Page excerpt ->
This is pretty much correct. Our stance is that we're hitting the boundaries of the software because the modelling problem here is numerically ill-conditioned, which may reflect an underlying mismatch between the desired inference and the data. We want to support as many models as possible and provide better hints about when and how things may fail, but there is a fundamental limit to automated checks.

There is also a very real tradeoff for my limited development time -- this is a hobby project for me. Even if implementing a fix for a particular situation is relatively straightforward, it increases the maintenance burden both by introducing more code and increasing the number of corner cases we have to check.

I have actually mocked up what it would it would take to force separate terms to remain separate. It turns out that this violates assumptions elsewhere in the code and requires changing a surprising number of lines: kwarg for optional amalgmate. Because those lines also involve output behavior, it also means that there would be a lot of tests to write.

I suspect there are better ways to solve this by changing more fundamental aspects of the algorithm when weights are present, but those also require time to research and think about.

Data listing ->

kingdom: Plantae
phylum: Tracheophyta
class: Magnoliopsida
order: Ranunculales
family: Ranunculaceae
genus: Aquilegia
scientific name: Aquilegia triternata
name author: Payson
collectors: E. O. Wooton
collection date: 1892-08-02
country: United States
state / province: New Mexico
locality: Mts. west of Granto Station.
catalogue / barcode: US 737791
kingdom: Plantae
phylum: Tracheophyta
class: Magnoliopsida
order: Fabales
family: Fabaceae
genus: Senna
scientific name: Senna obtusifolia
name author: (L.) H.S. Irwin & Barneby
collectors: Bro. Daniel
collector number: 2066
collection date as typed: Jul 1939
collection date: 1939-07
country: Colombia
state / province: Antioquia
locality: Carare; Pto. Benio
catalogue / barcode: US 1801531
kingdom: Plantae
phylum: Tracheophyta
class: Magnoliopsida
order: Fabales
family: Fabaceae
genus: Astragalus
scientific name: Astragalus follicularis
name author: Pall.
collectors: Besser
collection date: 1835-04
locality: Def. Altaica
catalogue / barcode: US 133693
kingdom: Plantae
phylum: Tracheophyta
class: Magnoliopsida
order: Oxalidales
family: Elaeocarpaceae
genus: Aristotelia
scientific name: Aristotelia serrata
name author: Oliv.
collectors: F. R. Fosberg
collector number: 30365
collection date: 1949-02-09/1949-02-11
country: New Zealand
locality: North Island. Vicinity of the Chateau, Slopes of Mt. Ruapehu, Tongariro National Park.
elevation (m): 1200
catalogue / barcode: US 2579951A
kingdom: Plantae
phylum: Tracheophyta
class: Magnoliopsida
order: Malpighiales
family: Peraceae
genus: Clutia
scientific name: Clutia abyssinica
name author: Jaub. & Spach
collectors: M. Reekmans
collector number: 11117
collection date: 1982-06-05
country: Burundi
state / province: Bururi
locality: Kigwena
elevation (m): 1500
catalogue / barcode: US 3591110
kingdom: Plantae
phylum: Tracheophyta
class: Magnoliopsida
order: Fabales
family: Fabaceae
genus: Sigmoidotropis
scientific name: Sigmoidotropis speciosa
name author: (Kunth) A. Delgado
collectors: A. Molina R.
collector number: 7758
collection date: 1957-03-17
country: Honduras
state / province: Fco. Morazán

Given task A -> Copy the stretch of the maintainer's post on the software's modeling limits from "This is pretty" through "have to check.", word for word.
Given task B -> Carry on the maintainer's post on the software's modeling limits from the point where it stops.

Expected output A ->
This is pretty much correct. Our stance is that we're hitting the boundaries of the software because the modelling problem here is numerically ill-conditioned, which may reflect an underlying mismatch between the desired inference and the data. We want to support as many models as possible and provide better hints about when and how things may fail, but there is a fundamental limit to automated checks.

There is also a very real tradeoff for my limited development time -- this is a hobby project for me. Even if implementing a fix for a particular situation is relatively straightforward, it increases the maintenance burden both by introducing more code and increasing the number of corner cases we have to check.

Expected output B ->
One alternative would be using higher precision numbers (so something besides double precision/Float64). MixedModels.jl is itself written generically enough to handle this (this is the role of the type parameter in LinearMixedModel), but the nonlinear optimizer we use in the back end does not support anything besides double precision: We use NLopt, which provides a number of optimization algorithms, but requires double precision for all of them. I've long wanted to try supporting the MathOptInterface but that would require changing some of the oldest and most performance critical parts of the codebase and would definitely be a breaking change. It might be possible to modify the computation to use higher precision for intermediate steps in a non-breaking way, but this would definitely incur a performance penalty.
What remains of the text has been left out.